Add the documentation for the issue when using traced model in multi-… (#104)

krishung5 · web-flow · commit a7a24130a4aa · 2023-04-28T11:36:43.000-07:00
* Add the documentation for the issue when using traced model in multi-GPU environment

* Address comment
diff --git a/README.md b/README.md
@@ -218,9 +218,28 @@ complex execution modes and dynamic shapes. If not specified, all are enabled by
     state and a restart of the server may be required to continue serving
     successfully.
 
-* PyTorch does not support Tensor of Strings but it does support models that accept
-a List of Strings as input(s) / produces a List of String as output(s). For these models
-Triton allows users to pass String input(s)/receive String output(s) using the String
-datatype. As a limitation of using List instead of Tensor for String I/O, only for
-1-dimensional input(s)/output(s) are supported for I/O of String type.
-
+* PyTorch does not support Tensor of Strings but it does support models that
+accept a List of Strings as input(s) / produces a List of String as output(s).
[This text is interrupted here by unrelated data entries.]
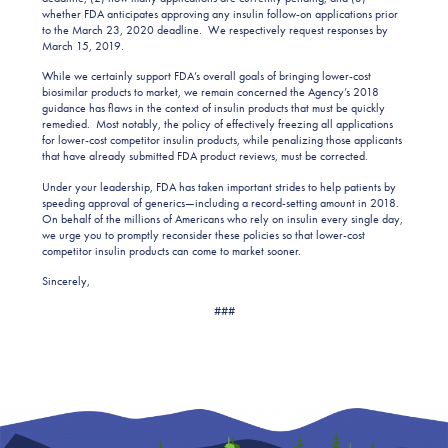
whether FDA anticipates approving any insulin follow-on applications prior
to the March 23, 2020 deadline. We respectively request responses by
March 15, 2019.
While we certainly support FDA’s overall goals of bringing lower-cost
biosimilar products to market, we remain concerned the Agency’s 2018
guidance has flaws in the context of insulin products that must be quickly
remedied. Most notably, the policy of effectively freezing all applications
for lower-cost competitor insulin products, while penalizing those applicants
that have already submitted FDA product reviews, must be corrected.
Under your leadership, FDA has taken important strides to help patients by
speeding approval of generics—including a record-setting amount in 2018.
On behalf of the millions of Americans who rely on insulin every single day,
we urge you to promptly reconsider these policies so that lower-cost
competitor insulin products can come to market sooner.
Sincerely,
###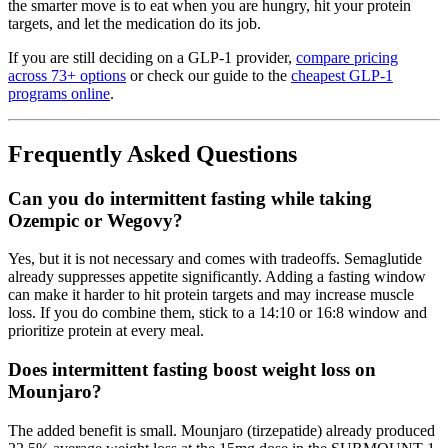
the smarter move is to eat when you are hungry, hit your protein
targets, and let the medication do its job.
If you are still deciding on a GLP-1 provider,
compare pricing
across 73+ options
or check our guide to the
cheapest GLP-1
programs online
.
Frequently Asked Questions
Can you do intermittent fasting while taking
Ozempic or Wegovy?
Yes, but it is not necessary and comes with tradeoffs. Semaglutide
already suppresses appetite significantly. Adding a fasting window
can make it harder to hit protein targets and may increase muscle
loss. If you do combine them, stick to a 14:10 or 16:8 window and
prioritize protein at every meal.
Does intermittent fasting boost weight loss on
Mounjaro?
The added benefit is small. Mounjaro (tirzepatide) already produced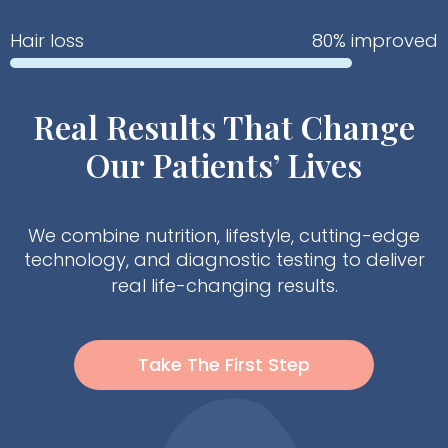
Hair loss
80% improved
Real Results That Change
Our Patients’ Lives
We combine nutrition, lifestyle, cutting-edge
technology, and diagnostic testing to deliver
real life-changing results.
Take The First Step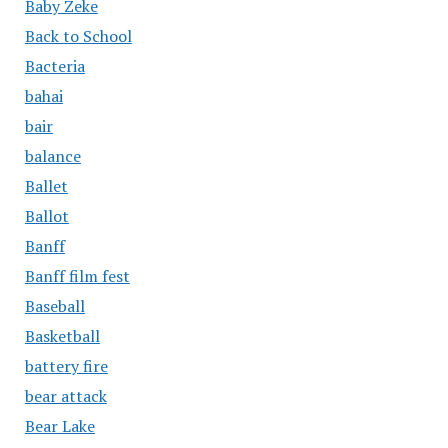
Baby Zeke
Back to School
Bacteria
bahai
bair
balance
Ballet
Ballot
Banff
Banff film fest
Baseball
Basketball
battery fire
bear attack
Bear Lake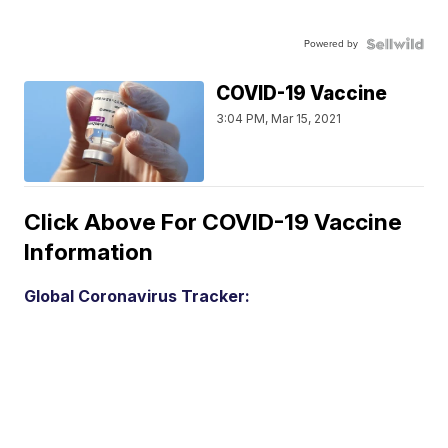
Powered by
COVID-19 Vaccine
3:04 PM, Mar 15, 2021
Click Above For COVID-19 Vaccine
Information
Global Coronavirus Tracker: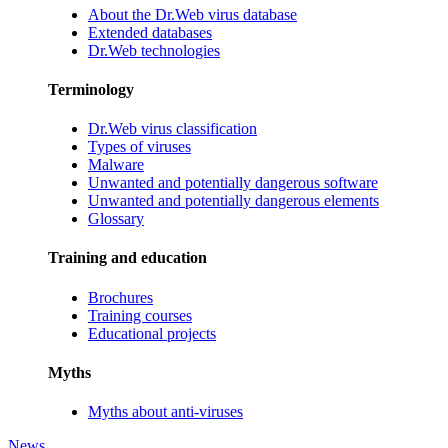
About the Dr.Web virus database
Extended databases
Dr.Web technologies
Terminology
Dr.Web virus classification
Types of viruses
Malware
Unwanted and potentially dangerous software
Unwanted and potentially dangerous elements
Glossary
Training and education
Brochures
Training courses
Educational projects
Myths
Myths about anti-viruses
News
+For these models Triton allows users to pass String input(s)/receive String
+output(s) using the String datatype. As a limitation of using List instead of
+Tensor for String I/O, only for 1-dimensional input(s)/output(s) are supported
+for I/O of String type.
+
+* In a multi-GPU environment, a potential runtime issue can occur when using
+[Tracing](https://pytorch.org/docs/stable/generated/torch.jit.trace.html)
+to generate a
+[TorchScript](https://pytorch.org/docs/stable/jit.html) model. This issue
+arises due to a device mismatch between the model instance and the tensor. By
+default, Triton creates a single execution instance of the model for each
+available GPU. The runtime error occurs when a request is sent to a model
+instance with a different GPU device from the one used during the TorchScript
+generation process. To address this problem, it is highly recommended to use
+[Scripting](https://pytorch.org/docs/stable/generated/torch.jit.script.html#torch.jit.script)
+instead of Tracing for model generation in a multi-GPU environment. Scripting
+avoids the device mismatch issue and ensures compatibility with different GPUs
+when used with Triton. However, if using Tracing is unavoidable, there is a
+workaround available. You can explicitly specify the GPU device for the model
+instance in the
+[model configuration](https://github.com/triton-inference-server/server/blob/main/docs/user_guide/model_configuration.md#instance-groups)
+to ensure that the model instance and the tensors used for inference are
+assigned to the same GPU device as on which the model was traced.